What to work on –
Word for word, the records below are to be set down again.

Source material –
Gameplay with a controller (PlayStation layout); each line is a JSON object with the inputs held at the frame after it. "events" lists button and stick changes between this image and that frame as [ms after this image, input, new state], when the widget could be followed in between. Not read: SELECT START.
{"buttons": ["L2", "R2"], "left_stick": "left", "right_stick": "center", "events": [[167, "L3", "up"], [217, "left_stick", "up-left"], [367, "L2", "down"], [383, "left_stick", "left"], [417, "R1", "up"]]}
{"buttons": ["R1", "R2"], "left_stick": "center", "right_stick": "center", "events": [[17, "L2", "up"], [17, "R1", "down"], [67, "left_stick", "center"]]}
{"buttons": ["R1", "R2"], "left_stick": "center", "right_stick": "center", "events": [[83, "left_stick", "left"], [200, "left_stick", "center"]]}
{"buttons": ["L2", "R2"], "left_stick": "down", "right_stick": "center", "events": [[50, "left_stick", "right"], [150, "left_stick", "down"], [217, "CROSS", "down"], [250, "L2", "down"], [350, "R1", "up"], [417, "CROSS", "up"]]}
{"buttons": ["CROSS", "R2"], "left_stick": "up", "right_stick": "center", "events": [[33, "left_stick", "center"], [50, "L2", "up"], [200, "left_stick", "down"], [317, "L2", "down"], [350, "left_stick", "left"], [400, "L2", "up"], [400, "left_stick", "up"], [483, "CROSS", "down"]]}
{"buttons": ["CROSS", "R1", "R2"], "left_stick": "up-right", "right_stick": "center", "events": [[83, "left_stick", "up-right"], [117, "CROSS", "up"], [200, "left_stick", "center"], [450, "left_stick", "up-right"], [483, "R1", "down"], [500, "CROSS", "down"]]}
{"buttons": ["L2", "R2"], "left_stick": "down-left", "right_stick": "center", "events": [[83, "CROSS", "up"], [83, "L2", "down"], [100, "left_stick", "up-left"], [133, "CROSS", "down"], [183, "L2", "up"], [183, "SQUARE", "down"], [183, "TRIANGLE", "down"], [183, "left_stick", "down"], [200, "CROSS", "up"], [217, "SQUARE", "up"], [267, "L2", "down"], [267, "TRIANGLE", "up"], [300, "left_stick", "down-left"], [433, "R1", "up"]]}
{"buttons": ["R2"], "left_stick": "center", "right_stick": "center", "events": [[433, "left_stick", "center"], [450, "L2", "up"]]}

Reply to the exercise –
Gameplay with a controller (PlayStation layout); each line is a JSON object with the inputs held at the frame after it. "events" lists button and stick changes between this image and that frame as [ms after this image, input, new state], when the widget could be followed in between. Not read: SELECT START.
{"buttons": ["L2", "R2"], "left_stick": "left", "right_stick": "center", "events": [[167, "L3", "up"], [217, "left_stick", "up-left"], [367, "L2", "down"], [383, "left_stick", "left"], [417, "R1", "up"]]}
{"buttons": ["R1", "R2"], "left_stick": "center", "right_stick": "center", "events": [[17, "L2", "up"], [17, "R1", "down"], [67, "left_stick", "center"]]}
{"buttons": ["R1", "R2"], "left_stick": "center", "right_stick": "center", "events": [[83, "left_stick", "left"], [200, "left_stick", "center"]]}
{"buttons": ["L2", "R2"], "left_stick": "down", "right_stick": "center", "events": [[50, "left_stick", "right"], [150, "left_stick", "down"], [217, "CROSS", "down"], [250, "L2", "down"], [350, "R1", "up"], [417, "CROSS", "up"]]}
{"buttons": ["CROSS", "R2"], "left_stick": "up", "right_stick": "center", "events": [[33, "left_stick", "center"], [50, "L2", "up"], [200, "left_stick", "down"], [317, "L2", "down"], [350, "left_stick", "left"], [400, "L2", "up"], [400, "left_stick", "up"], [483, "CROSS", "down"]]}
{"buttons": ["CROSS", "R1", "R2"], "left_stick": "up-right", "right_stick": "center", "events": [[83, "left_stick", "up-right"], [117, "CROSS", "up"], [200, "left_stick", "center"], [450, "left_stick", "up-right"], [483, "R1", "down"], [500, "CROSS", "down"]]}
{"buttons": ["L2", "R2"], "left_stick": "down-left", "right_stick": "center", "events": [[83, "CROSS", "up"], [83, "L2", "down"], [100, "left_stick", "up-left"], [133, "CROSS", "down"], [183, "L2", "up"], [183, "SQUARE", "down"], [183, "TRIANGLE", "down"], [183, "left_stick", "down"], [200, "CROSS", "up"], [217, "SQUARE", "up"], [267, "L2", "down"], [267, "TRIANGLE", "up"], [300, "left_stick", "down-left"], [433, "R1", "up"]]}
{"buttons": ["R2"], "left_stick": "center", "right_stick": "center", "events": [[433, "left_stick", "center"], [450, "L2", "up"]]}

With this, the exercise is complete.